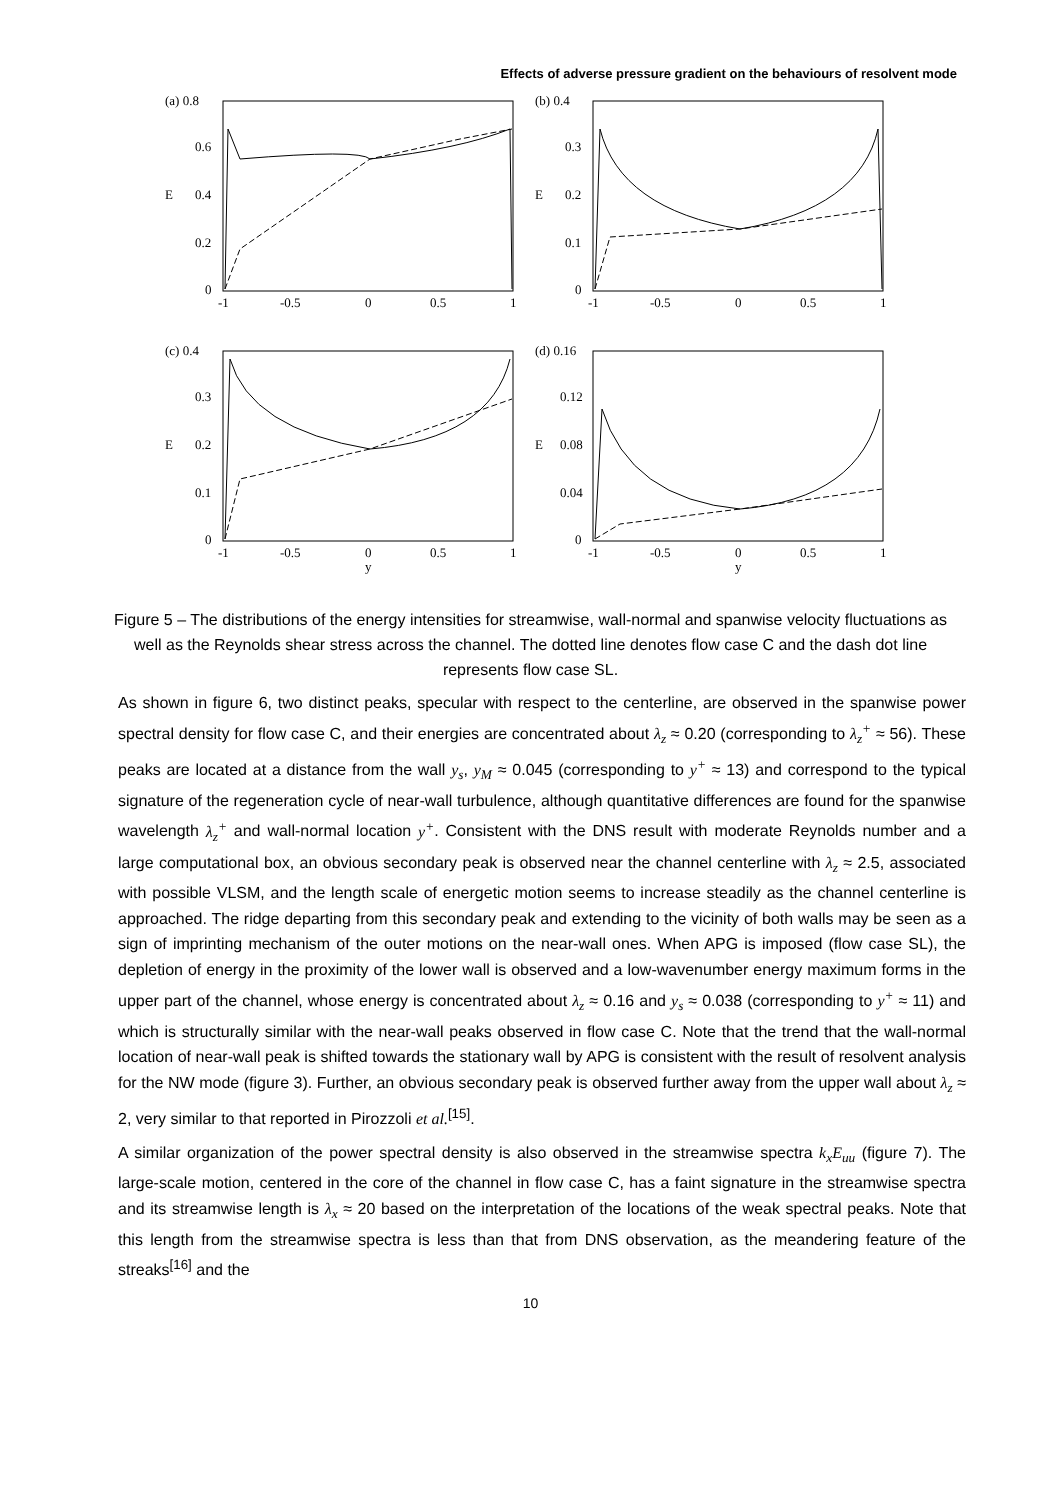Effects of adverse pressure gradient on the behaviours of resolvent mode
(a) 0.8
0.6
0.4
0.2
0
E
-1
-0.5
0
0.5
1
(b) 0.4
0.3
0.2
0.1
0
E
-1
-0.5
0
0.5
1
(c) 0.4
0.3
0.2
0.1
0
E
-1
-0.5
0
y
0.5
1
(d) 0.16
0.12
0.08
0.04
0
E
-1
-0.5
0
y
0.5
1
Figure 5 – The distributions of the energy intensities for streamwise, wall-normal and spanwise velocity fluctuations as well as the Reynolds shear stress across the channel. The dotted line denotes flow case C and the dash dot line represents flow case SL.
As shown in figure 6, two distinct peaks, specular with respect to the centerline, are observed in the spanwise power spectral density for flow case C, and their energies are concentrated about λ<sub>z</sub> ≈ 0.20 (corresponding to λ<sub>z</sub><sup>+</sup> ≈ 56). These peaks are located at a distance from the wall y<sub>s</sub>, y<sub>M</sub> ≈ 0.045 (corresponding to y<sup>+</sup> ≈ 13) and correspond to the typical signature of the regeneration cycle of near-wall turbulence, although quantitative differences are found for the spanwise wavelength λ<sub>z</sub><sup>+</sup> and wall-normal location y<sup>+</sup>. Consistent with the DNS result with moderate Reynolds number and a large computational box, an obvious secondary peak is observed near the channel centerline with λ<sub>z</sub> ≈ 2.5, associated with possible VLSM, and the length scale of energetic motion seems to increase steadily as the channel centerline is approached. The ridge departing from this secondary peak and extending to the vicinity of both walls may be seen as a sign of imprinting mechanism of the outer motions on the near-wall ones. When APG is imposed (flow case SL), the depletion of energy in the proximity of the lower wall is observed and a low-wavenumber energy maximum forms in the upper part of the channel, whose energy is concentrated about λ<sub>z</sub> ≈ 0.16 and y<sub>s</sub> ≈ 0.038 (corresponding to y<sup>+</sup> ≈ 11) and which is structurally similar with the near-wall peaks observed in flow case C. Note that the trend that the wall-normal location of near-wall peak is shifted towards the stationary wall by APG is consistent with the result of resolvent analysis for the NW mode (figure 3). Further, an obvious secondary peak is observed further away from the upper wall about λ<sub>z</sub> ≈ 2, very similar to that reported in Pirozzoli et al.<sup>[15]</sup>.
A similar organization of the power spectral density is also observed in the streamwise spectra k<sub>x</sub>E<sub>uu</sub> (figure 7). The large-scale motion, centered in the core of the channel in flow case C, has a faint signature in the streamwise spectra and its streamwise length is λ<sub>x</sub> ≈ 20 based on the interpretation of the locations of the weak spectral peaks. Note that this length from the streamwise spectra is less than that from DNS observation, as the meandering feature of the streaks<sup>[16]</sup> and the
10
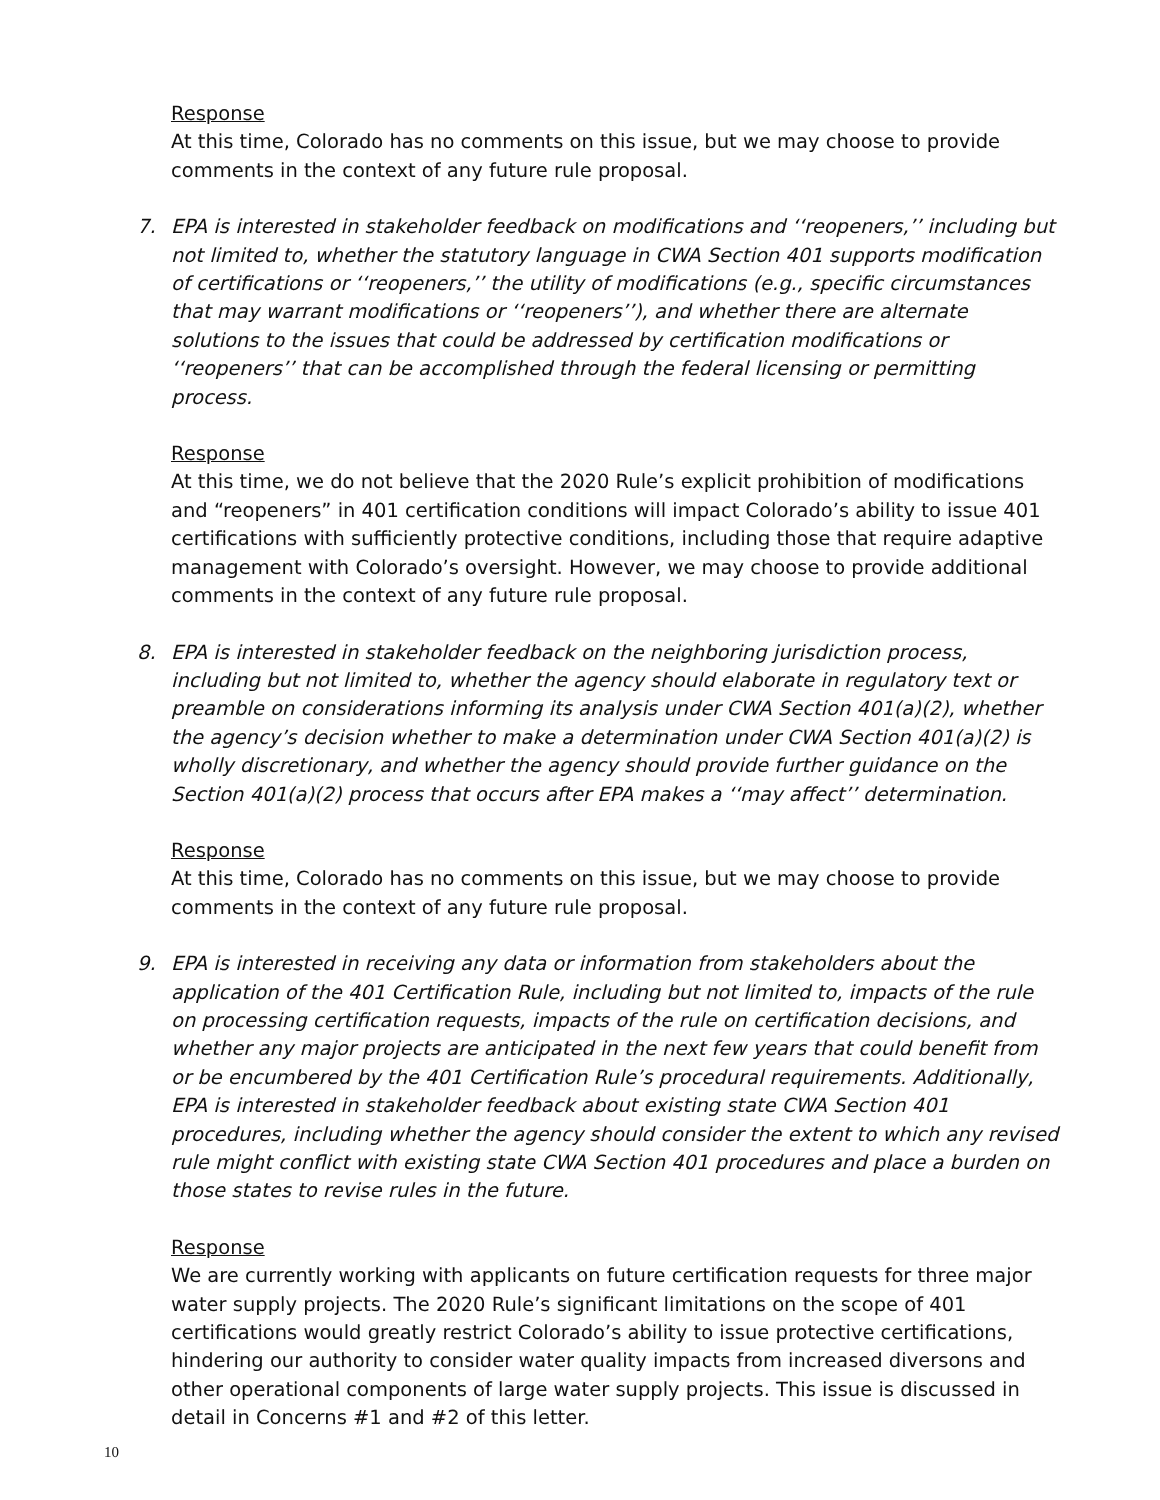Response
At this time, Colorado has no comments on this issue, but we may choose to provide comments in the context of any future rule proposal.
7. EPA is interested in stakeholder feedback on modifications and ‘‘reopeners,’’ including but not limited to, whether the statutory language in CWA Section 401 supports modification of certifications or ‘‘reopeners,’’ the utility of modifications (e.g., specific circumstances that may warrant modifications or ‘‘reopeners’’), and whether there are alternate solutions to the issues that could be addressed by certification modifications or ‘‘reopeners’’ that can be accomplished through the federal licensing or permitting process.
Response
At this time, we do not believe that the 2020 Rule’s explicit prohibition of modifications and “reopeners” in 401 certification conditions will impact Colorado’s ability to issue 401 certifications with sufficiently protective conditions, including those that require adaptive management with Colorado’s oversight. However, we may choose to provide additional comments in the context of any future rule proposal.
8. EPA is interested in stakeholder feedback on the neighboring jurisdiction process, including but not limited to, whether the agency should elaborate in regulatory text or preamble on considerations informing its analysis under CWA Section 401(a)(2), whether the agency’s decision whether to make a determination under CWA Section 401(a)(2) is wholly discretionary, and whether the agency should provide further guidance on the Section 401(a)(2) process that occurs after EPA makes a ‘‘may affect’’ determination.
Response
At this time, Colorado has no comments on this issue, but we may choose to provide comments in the context of any future rule proposal.
9. EPA is interested in receiving any data or information from stakeholders about the application of the 401 Certification Rule, including but not limited to, impacts of the rule on processing certification requests, impacts of the rule on certification decisions, and whether any major projects are anticipated in the next few years that could benefit from or be encumbered by the 401 Certification Rule’s procedural requirements. Additionally, EPA is interested in stakeholder feedback about existing state CWA Section 401 procedures, including whether the agency should consider the extent to which any revised rule might conflict with existing state CWA Section 401 procedures and place a burden on those states to revise rules in the future.
Response
We are currently working with applicants on future certification requests for three major water supply projects. The 2020 Rule’s significant limitations on the scope of 401 certifications would greatly restrict Colorado’s ability to issue protective certifications, hindering our authority to consider water quality impacts from increased diversons and other operational components of large water supply projects. This issue is discussed in detail in Concerns #1 and #2 of this letter.
10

------------

* [Aim of the task]: Copy only the stretch running from the line containing "8. EPA is interested" to the final line of the entries, both ends included, exactly as it stands.

* [Task response]:
8. EPA is interested in stakeholder feedback on the neighboring jurisdiction process, including but not limited to, whether the agency should elaborate in regulatory text or preamble on considerations informing its analysis under CWA Section 401(a)(2), whether the agency’s decision whether to make a determination under CWA Section 401(a)(2) is wholly discretionary, and whether the agency should provide further guidance on the Section 401(a)(2) process that occurs after EPA makes a ‘‘may affect’’ determination.
Response
At this time, Colorado has no comments on this issue, but we may choose to provide comments in the context of any future rule proposal.
9. EPA is interested in receiving any data or information from stakeholders about the application of the 401 Certification Rule, including but not limited to, impacts of the rule on processing certification requests, impacts of the rule on certification decisions, and whether any major projects are anticipated in the next few years that could benefit from or be encumbered by the 401 Certification Rule’s procedural requirements. Additionally, EPA is interested in stakeholder feedback about existing state CWA Section 401 procedures, including whether the agency should consider the extent to which any revised rule might conflict with existing state CWA Section 401 procedures and place a burden on those states to revise rules in the future.
Response
We are currently working with applicants on future certification requests for three major water supply projects. The 2020 Rule’s significant limitations on the scope of 401 certifications would greatly restrict Colorado’s ability to issue protective certifications, hindering our authority to consider water quality impacts from increased diversons and other operational components of large water supply projects. This issue is discussed in detail in Concerns #1 and #2 of this letter.
10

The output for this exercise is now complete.